» **GOAL OF THE EXERCISE**
Give each line of the rows below as a Markdown table with two columns, n for the line number and Line for the line itself. Leave out any blank lines.

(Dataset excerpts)
┌────────
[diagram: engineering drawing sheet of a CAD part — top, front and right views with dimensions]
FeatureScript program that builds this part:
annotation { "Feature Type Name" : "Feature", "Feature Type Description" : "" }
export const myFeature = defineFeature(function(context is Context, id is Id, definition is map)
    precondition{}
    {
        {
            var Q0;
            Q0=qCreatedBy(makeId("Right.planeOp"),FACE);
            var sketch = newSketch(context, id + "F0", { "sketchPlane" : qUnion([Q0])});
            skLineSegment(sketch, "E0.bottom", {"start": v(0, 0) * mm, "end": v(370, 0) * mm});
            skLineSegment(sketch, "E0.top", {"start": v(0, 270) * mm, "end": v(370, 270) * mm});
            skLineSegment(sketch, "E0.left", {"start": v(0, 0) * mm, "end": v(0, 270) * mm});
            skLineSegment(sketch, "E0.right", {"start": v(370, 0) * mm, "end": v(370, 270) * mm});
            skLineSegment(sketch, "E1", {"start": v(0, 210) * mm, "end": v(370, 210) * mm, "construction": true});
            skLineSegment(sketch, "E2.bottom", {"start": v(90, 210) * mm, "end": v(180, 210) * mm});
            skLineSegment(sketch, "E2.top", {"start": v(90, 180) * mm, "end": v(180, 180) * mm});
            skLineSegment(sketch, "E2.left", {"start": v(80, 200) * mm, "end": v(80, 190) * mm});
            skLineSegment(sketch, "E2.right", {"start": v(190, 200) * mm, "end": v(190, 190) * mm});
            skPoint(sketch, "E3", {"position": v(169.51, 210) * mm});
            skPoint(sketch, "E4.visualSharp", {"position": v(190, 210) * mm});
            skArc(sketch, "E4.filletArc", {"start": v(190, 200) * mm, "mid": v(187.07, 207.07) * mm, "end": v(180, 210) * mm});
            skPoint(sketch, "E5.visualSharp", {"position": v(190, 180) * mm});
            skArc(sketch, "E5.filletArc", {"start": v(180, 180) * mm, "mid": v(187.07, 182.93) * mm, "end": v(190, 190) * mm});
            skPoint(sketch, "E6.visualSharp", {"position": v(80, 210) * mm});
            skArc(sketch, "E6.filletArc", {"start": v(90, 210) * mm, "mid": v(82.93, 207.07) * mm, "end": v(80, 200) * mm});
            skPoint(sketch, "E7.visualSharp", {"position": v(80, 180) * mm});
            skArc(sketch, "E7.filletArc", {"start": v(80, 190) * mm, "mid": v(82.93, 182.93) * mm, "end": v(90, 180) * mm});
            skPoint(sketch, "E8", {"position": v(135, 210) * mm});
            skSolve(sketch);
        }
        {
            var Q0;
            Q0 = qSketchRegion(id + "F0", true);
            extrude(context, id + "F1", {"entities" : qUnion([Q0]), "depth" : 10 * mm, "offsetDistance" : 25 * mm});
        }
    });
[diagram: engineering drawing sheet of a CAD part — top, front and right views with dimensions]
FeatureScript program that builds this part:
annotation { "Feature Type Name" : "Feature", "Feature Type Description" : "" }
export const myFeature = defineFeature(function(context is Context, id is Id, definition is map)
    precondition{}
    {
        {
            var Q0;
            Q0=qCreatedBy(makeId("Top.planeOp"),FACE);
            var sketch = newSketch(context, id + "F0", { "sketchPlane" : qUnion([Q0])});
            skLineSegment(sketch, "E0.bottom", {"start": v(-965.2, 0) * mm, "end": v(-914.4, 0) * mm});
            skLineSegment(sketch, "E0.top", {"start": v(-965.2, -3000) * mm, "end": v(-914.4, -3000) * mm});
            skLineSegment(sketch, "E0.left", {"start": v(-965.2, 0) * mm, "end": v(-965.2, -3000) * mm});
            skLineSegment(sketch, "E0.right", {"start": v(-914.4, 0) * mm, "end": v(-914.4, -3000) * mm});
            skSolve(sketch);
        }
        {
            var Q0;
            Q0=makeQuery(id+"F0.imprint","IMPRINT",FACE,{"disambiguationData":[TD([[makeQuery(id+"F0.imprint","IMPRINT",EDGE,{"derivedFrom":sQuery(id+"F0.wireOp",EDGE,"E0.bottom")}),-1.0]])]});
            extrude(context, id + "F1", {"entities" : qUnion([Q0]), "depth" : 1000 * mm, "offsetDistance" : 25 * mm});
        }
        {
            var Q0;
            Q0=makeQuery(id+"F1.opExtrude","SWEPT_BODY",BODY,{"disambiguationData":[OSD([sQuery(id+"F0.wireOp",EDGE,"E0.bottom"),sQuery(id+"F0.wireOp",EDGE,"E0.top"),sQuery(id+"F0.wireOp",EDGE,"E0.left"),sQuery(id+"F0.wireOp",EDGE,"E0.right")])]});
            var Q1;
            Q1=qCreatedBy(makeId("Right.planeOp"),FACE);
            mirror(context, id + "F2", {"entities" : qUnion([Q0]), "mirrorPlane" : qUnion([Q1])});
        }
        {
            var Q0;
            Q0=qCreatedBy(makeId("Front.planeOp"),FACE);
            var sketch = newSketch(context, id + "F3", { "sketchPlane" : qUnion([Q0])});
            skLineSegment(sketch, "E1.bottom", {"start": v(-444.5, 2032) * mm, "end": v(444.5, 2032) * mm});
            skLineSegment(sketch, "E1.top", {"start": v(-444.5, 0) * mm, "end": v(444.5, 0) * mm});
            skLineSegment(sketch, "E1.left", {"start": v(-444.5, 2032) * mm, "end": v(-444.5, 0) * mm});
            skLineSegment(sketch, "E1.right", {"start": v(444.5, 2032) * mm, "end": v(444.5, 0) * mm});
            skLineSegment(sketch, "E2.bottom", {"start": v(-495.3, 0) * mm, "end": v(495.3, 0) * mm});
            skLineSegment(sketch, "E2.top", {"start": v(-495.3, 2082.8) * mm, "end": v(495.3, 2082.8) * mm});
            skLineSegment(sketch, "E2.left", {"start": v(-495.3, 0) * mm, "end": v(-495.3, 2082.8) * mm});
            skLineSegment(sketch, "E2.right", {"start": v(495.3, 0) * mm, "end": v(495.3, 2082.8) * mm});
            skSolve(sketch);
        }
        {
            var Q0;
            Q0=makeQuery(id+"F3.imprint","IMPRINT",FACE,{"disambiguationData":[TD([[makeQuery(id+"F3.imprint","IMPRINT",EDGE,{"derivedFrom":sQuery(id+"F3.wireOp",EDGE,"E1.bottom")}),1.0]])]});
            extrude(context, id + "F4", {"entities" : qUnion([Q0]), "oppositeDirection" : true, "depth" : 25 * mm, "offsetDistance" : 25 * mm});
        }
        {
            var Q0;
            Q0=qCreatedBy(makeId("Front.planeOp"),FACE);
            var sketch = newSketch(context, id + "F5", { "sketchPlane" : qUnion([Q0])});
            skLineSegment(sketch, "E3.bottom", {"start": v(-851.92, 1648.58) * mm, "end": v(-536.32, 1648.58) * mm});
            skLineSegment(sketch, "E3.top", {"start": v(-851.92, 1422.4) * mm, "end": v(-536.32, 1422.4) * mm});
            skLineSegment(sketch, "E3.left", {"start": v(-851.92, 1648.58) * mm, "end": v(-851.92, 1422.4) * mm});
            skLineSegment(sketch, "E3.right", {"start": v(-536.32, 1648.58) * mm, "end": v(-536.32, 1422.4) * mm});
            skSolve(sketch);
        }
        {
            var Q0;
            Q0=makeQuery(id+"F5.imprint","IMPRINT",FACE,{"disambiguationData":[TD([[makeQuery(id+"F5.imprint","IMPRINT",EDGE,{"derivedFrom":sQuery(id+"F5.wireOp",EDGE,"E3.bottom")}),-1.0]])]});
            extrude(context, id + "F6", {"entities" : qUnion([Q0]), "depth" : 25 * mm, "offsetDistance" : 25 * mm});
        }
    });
└────────
» **SOLVED PROBLEM**
| n | Line |
|---|---|
| 1 | [diagram: engineering drawing sheet of a CAD part — top, front and right views with dimensions] |
| 2 | FeatureScript program that builds this part: |
| 3 | annotation { "Feature Type Name" : "Feature", "Feature Type Description" : "" } |
| 4 | export const myFeature = defineFeature(function(context is Context, id is Id, definition is map) |
| 5 |     precondition{} |
| 6 |     { |
| 7 |         { |
| 8 |             var Q0; |
| 9 |             Q0=qCreatedBy(makeId("Right.planeOp"),FACE); |
| 10 |             var sketch = newSketch(context, id + "F0", { "sketchPlane" : qUnion([Q0])}); |
| 11 |             skLineSegment(sketch, "E0.bottom", {"start": v(0, 0) * mm, "end": v(370, 0) * mm}); |
| 12 |             skLineSegment(sketch, "E0.top", {"start": v(0, 270) * mm, "end": v(370, 270) * mm}); |
| 13 |             skLineSegment(sketch, "E0.left", {"start": v(0, 0) * mm, "end": v(0, 270) * mm}); |
| 14 |             skLineSegment(sketch, "E0.right", {"start": v(370, 0) * mm, "end": v(370, 270) * mm}); |
| 15 |             skLineSegment(sketch, "E1", {"start": v(0, 210) * mm, "end": v(370, 210) * mm, "construction": true}); |
| 16 |             skLineSegment(sketch, "E2.bottom", {"start": v(90, 210) * mm, "end": v(180, 210) * mm}); |
| 17 |             skLineSegment(sketch, "E2.top", {"start": v(90, 180) * mm, "end": v(180, 180) * mm}); |
| 18 |             skLineSegment(sketch, "E2.left", {"start": v(80, 200) * mm, "end": v(80, 190) * mm}); |
| 19 |             skLineSegment(sketch, "E2.right", {"start": v(190, 200) * mm, "end": v(190, 190) * mm}); |
| 20 |             skPoint(sketch, "E3", {"position": v(169.51, 210) * mm}); |
| 21 |             skPoint(sketch, "E4.visualSharp", {"position": v(190, 210) * mm}); |
| 22 |             skArc(sketch, "E4.filletArc", {"start": v(190, 200) * mm, "mid": v(187.07, 207.07) * mm, "end": v(180, 210) * mm}); |
| 23 |             skPoint(sketch, "E5.visualSharp", {"position": v(190, 180) * mm}); |
| 24 |             skArc(sketch, "E5.filletArc", {"start": v(180, 180) * mm, "mid": v(187.07, 182.93) * mm, "end": v(190, 190) * mm}); |
| 25 |             skPoint(sketch, "E6.visualSharp", {"position": v(80, 210) * mm}); |
| 26 |             skArc(sketch, "E6.filletArc", {"start": v(90, 210) * mm, "mid": v(82.93, 207.07) * mm, "end": v(80, 200) * mm}); |
| 27 |             skPoint(sketch, "E7.visualSharp", {"position": v(80, 180) * mm}); |
| 28 |             skArc(sketch, "E7.filletArc", {"start": v(80, 190) * mm, "mid": v(82.93, 182.93) * mm, "end": v(90, 180) * mm}); |
| 29 |             skPoint(sketch, "E8", {"position": v(135, 210) * mm}); |
| 30 |             skSolve(sketch); |
| 31 |         } |
| 32 |         { |
| 33 |             var Q0; |
| 34 |             Q0 = qSketchRegion(id + "F0", true); |
| 35 |             extrude(context, id + "F1", {"entities" : qUnion([Q0]), "depth" : 10 * mm, "offsetDistance" : 25 * mm}); |
| 36 |         } |
| 37 |     }); |
| 38 | [diagram: engineering drawing sheet of a CAD part — top, front and right views with dimensions] |
| 39 | FeatureScript program that builds this part: |
| 40 | annotation { "Feature Type Name" : "Feature", "Feature Type Description" : "" } |
| 41 | export const myFeature = defineFeature(function(context is Context, id is Id, definition is map) |
| 42 |     precondition{} |
| 43 |     { |
| 44 |         { |
| 45 |             var Q0; |
| 46 |             Q0=qCreatedBy(makeId("Top.planeOp"),FACE); |
| 47 |             var sketch = newSketch(context, id + "F0", { "sketchPlane" : qUnion([Q0])}); |
| 48 |             skLineSegment(sketch, "E0.bottom", {"start": v(-965.2, 0) * mm, "end": v(-914.4, 0) * mm}); |
| 49 |             skLineSegment(sketch, "E0.top", {"start": v(-965.2, -3000) * mm, "end": v(-914.4, -3000) * mm}); |
| 50 |             skLineSegment(sketch, "E0.left", {"start": v(-965.2, 0) * mm, "end": v(-965.2, -3000) * mm}); |
| 51 |             skLineSegment(sketch, "E0.right", {"start": v(-914.4, 0) * mm, "end": v(-914.4, -3000) * mm}); |
| 52 |             skSolve(sketch); |
| 53 |         } |
| 54 |         { |
| 55 |             var Q0; |
| 56 |             Q0=makeQuery(id+"F0.imprint","IMPRINT",FACE,{"disambiguationData":[TD([[makeQuery(id+"F0.imprint","IMPRINT",EDGE,{"derivedFrom":sQuery(id+"F0.wireOp",EDGE,"E0.bottom")}),-1.0]])]}); |
| 57 |             extrude(context, id + "F1", {"entities" : qUnion([Q0]), "depth" : 1000 * mm, "offsetDistance" : 25 * mm}); |
| 58 |         } |
| 59 |         { |
| 60 |             var Q0; |
| 61 |             Q0=makeQuery(id+"F1.opExtrude","SWEPT_BODY",BODY,{"disambiguationData":[OSD([sQuery(id+"F0.wireOp",EDGE,"E0.bottom"),sQuery(id+"F0.wireOp",EDGE,"E0.top"),sQuery(id+"F0.wireOp",EDGE,"E0.left"),sQuery(id+"F0.wireOp",EDGE,"E0.right")])]}); |
| 62 |             var Q1; |
| 63 |             Q1=qCreatedBy(makeId("Right.planeOp"),FACE); |
| 64 |             mirror(context, id + "F2", {"entities" : qUnion([Q0]), "mirrorPlane" : qUnion([Q1])}); |
| 65 |         } |
| 66 |         { |
| 67 |             var Q0; |
| 68 |             Q0=qCreatedBy(makeId("Front.planeOp"),FACE); |
| 69 |             var sketch = newSketch(context, id + "F3", { "sketchPlane" : qUnion([Q0])}); |
| 70 |             skLineSegment(sketch, "E1.bottom", {"start": v(-444.5, 2032) * mm, "end": v(444.5, 2032) * mm}); |
| 71 |             skLineSegment(sketch, "E1.top", {"start": v(-444.5, 0) * mm, "end": v(444.5, 0) * mm}); |
| 72 |             skLineSegment(sketch, "E1.left", {"start": v(-444.5, 2032) * mm, "end": v(-444.5, 0) * mm}); |
| 73 |             skLineSegment(sketch, "E1.right", {"start": v(444.5, 2032) * mm, "end": v(444.5, 0) * mm}); |
| 74 |             skLineSegment(sketch, "E2.bottom", {"start": v(-495.3, 0) * mm, "end": v(495.3, 0) * mm}); |
| 75 |             skLineSegment(sketch, "E2.top", {"start": v(-495.3, 2082.8) * mm, "end": v(495.3, 2082.8) * mm}); |
| 76 |             skLineSegment(sketch, "E2.left", {"start": v(-495.3, 0) * mm, "end": v(-495.3, 2082.8) * mm}); |
| 77 |             skLineSegment(sketch, "E2.right", {"start": v(495.3, 0) * mm, "end": v(495.3, 2082.8) * mm}); |
| 78 |             skSolve(sketch); |
| 79 |         } |
| 80 |         { |
| 81 |             var Q0; |
| 82 |             Q0=makeQuery(id+"F3.imprint","IMPRINT",FACE,{"disambiguationData":[TD([[makeQuery(id+"F3.imprint","IMPRINT",EDGE,{"derivedFrom":sQuery(id+"F3.wireOp",EDGE,"E1.bottom")}),1.0]])]}); |
| 83 |             extrude(context, id + "F4", {"entities" : qUnion([Q0]), "oppositeDirection" : true, "depth" : 25 * mm, "offsetDistance" : 25 * mm}); |
| 84 |         } |
| 85 |         { |
| 86 |             var Q0; |
| 87 |             Q0=qCreatedBy(makeId("Front.planeOp"),FACE); |
| 88 |             var sketch = newSketch(context, id + "F5", { "sketchPlane" : qUnion([Q0])}); |
| 89 |             skLineSegment(sketch, "E3.bottom", {"start": v(-851.92, 1648.58) * mm, "end": v(-536.32, 1648.58) * mm}); |
| 90 |             skLineSegment(sketch, "E3.top", {"start": v(-851.92, 1422.4) * mm, "end": v(-536.32, 1422.4) * mm}); |
| 91 |             skLineSegment(sketch, "E3.left", {"start": v(-851.92, 1648.58) * mm, "end": v(-851.92, 1422.4) * mm}); |
| 92 |             skLineSegment(sketch, "E3.right", {"start": v(-536.32, 1648.58) * mm, "end": v(-536.32, 1422.4) * mm}); |
| 93 |             skSolve(sketch); |
| 94 |         } |
| 95 |         { |
| 96 |             var Q0; |
| 97 |             Q0=makeQuery(id+"F5.imprint","IMPRINT",FACE,{"disambiguationData":[TD([[makeQuery(id+"F5.imprint","IMPRINT",EDGE,{"derivedFrom":sQuery(id+"F5.wireOp",EDGE,"E3.bottom")}),-1.0]])]}); |
| 98 |             extrude(context, id + "F6", {"entities" : qUnion([Q0]), "depth" : 25 * mm, "offsetDistance" : 25 * mm}); |
| 99 |         } |
| 100 |     }); |